With the end of Earth Hour, our minds were back at the AAAD observations. Didn’t want to miss the fun of observing once again through the mighty beesinchi/usb. But that didn’t happen either. With the responsibility of packing food for the AAAD group, we were stuck in the school till all the kids finished their dinner first. Then Mr Malik, the Chairman of that school insisted we have dinner with him and started discussing “things” which will be left out of this blog for reasons that will be left out as well. Worth mentioning is one incident, when Mr Malik propped by the desire to show us the true dark sky, called up the electricity board and got them to switch off the lights of the entire town! Whoa! Now thats a first.

Two hours late, and as we are about to leave, we have been blessed with yet-another-flat-tyre. We have made this a regular feature of our observations with the count being three out of three so far. Shubham is steaming and as we eventually reach the AAAD site, we are welcomed by a surprising view. The beesinchi/usb is vacant. Everyone is just siting, doing nothing. Turns out, the sky conditions are bad and no observations are possible. Agggghh!!
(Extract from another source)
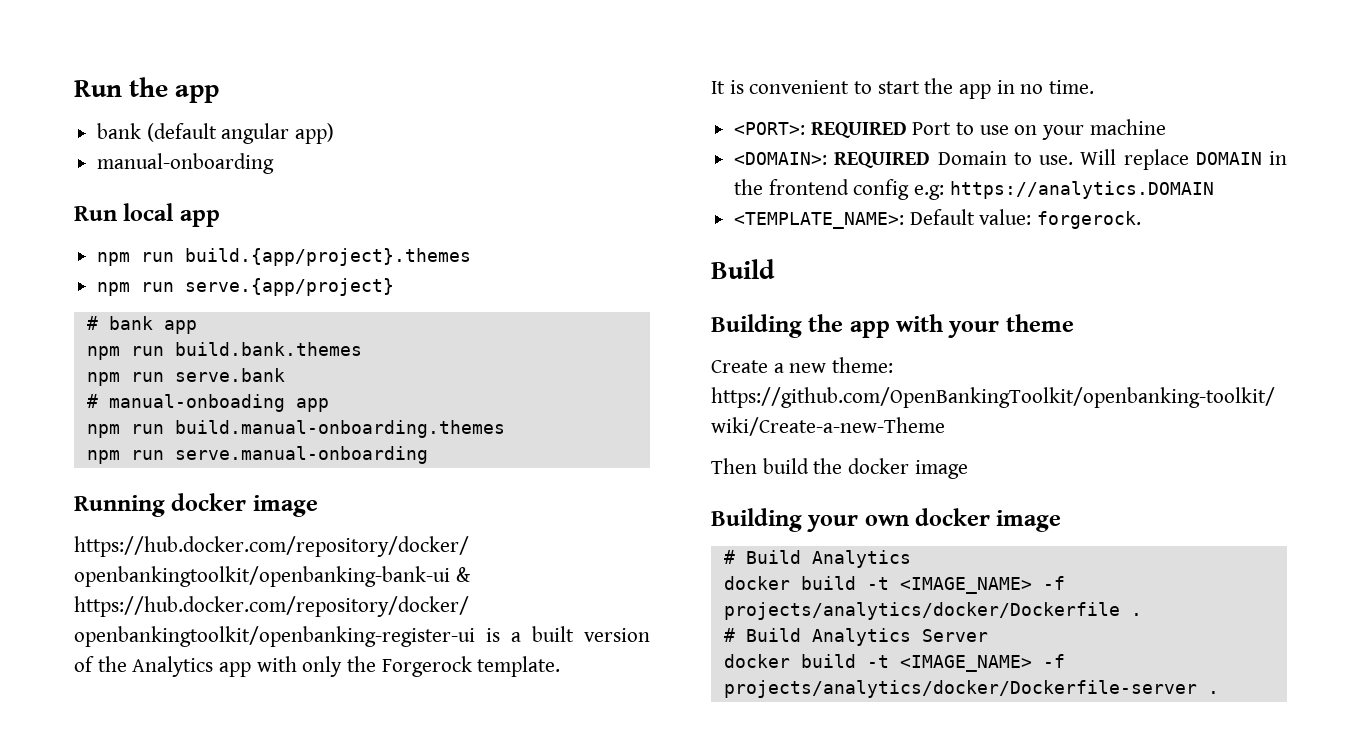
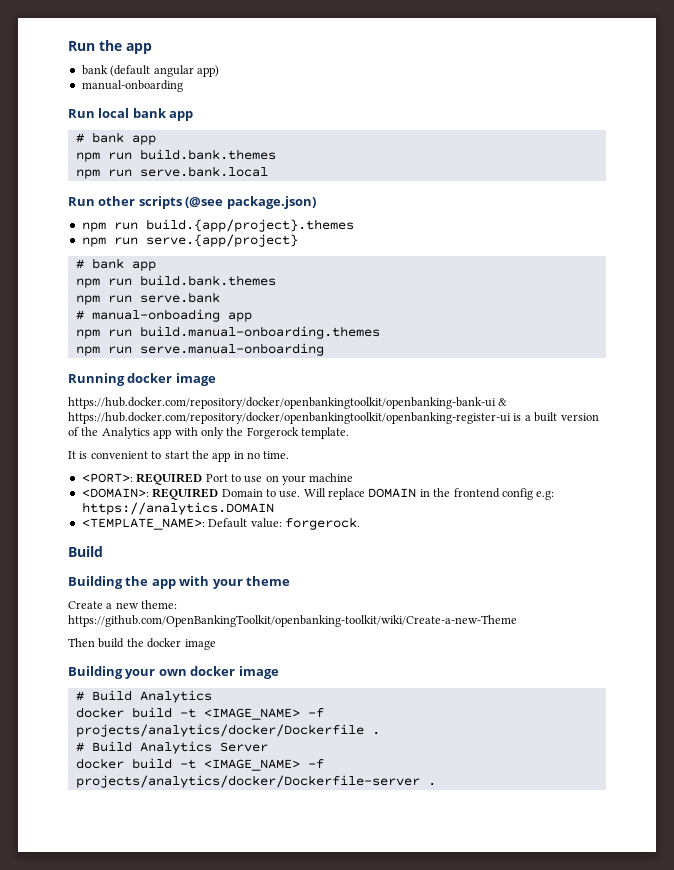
[179,210,220,227] app -> [132,108,194,121] [75,132,156,145] [75,149,276,162] [75,166,268,179] [68,196,316,209] bank app // # bank app // npm run build.bank.themes // npm run serve.bank.local // Run other scripts (@see package.json)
Shubham and I eventually reach out for a can of soda that had seemed to be fermented due to the intense Delhi heat! Wonder how that happened? Anyway, we didn’t have much choice and had to drink it without complains. The girls joined in with some fruit juice (and Jiya with some cough syrup) and thats pretty much how the observations went.

The gang!Success!!

A view of a blinking satellite/space debris seemed to be the highlight of the night with everyone waiting for it to blink occasionally. Every time it blinked, there were shouts of “hua” (Hindi for “happened” for those who might be less privileged). That was the name of that object since then - Hua.

It was a night of if-only and would-have-beens. As we returned the next morning, we had learnt nothing more but had proved the existence of the law of averages. Fingers crossed for the next round.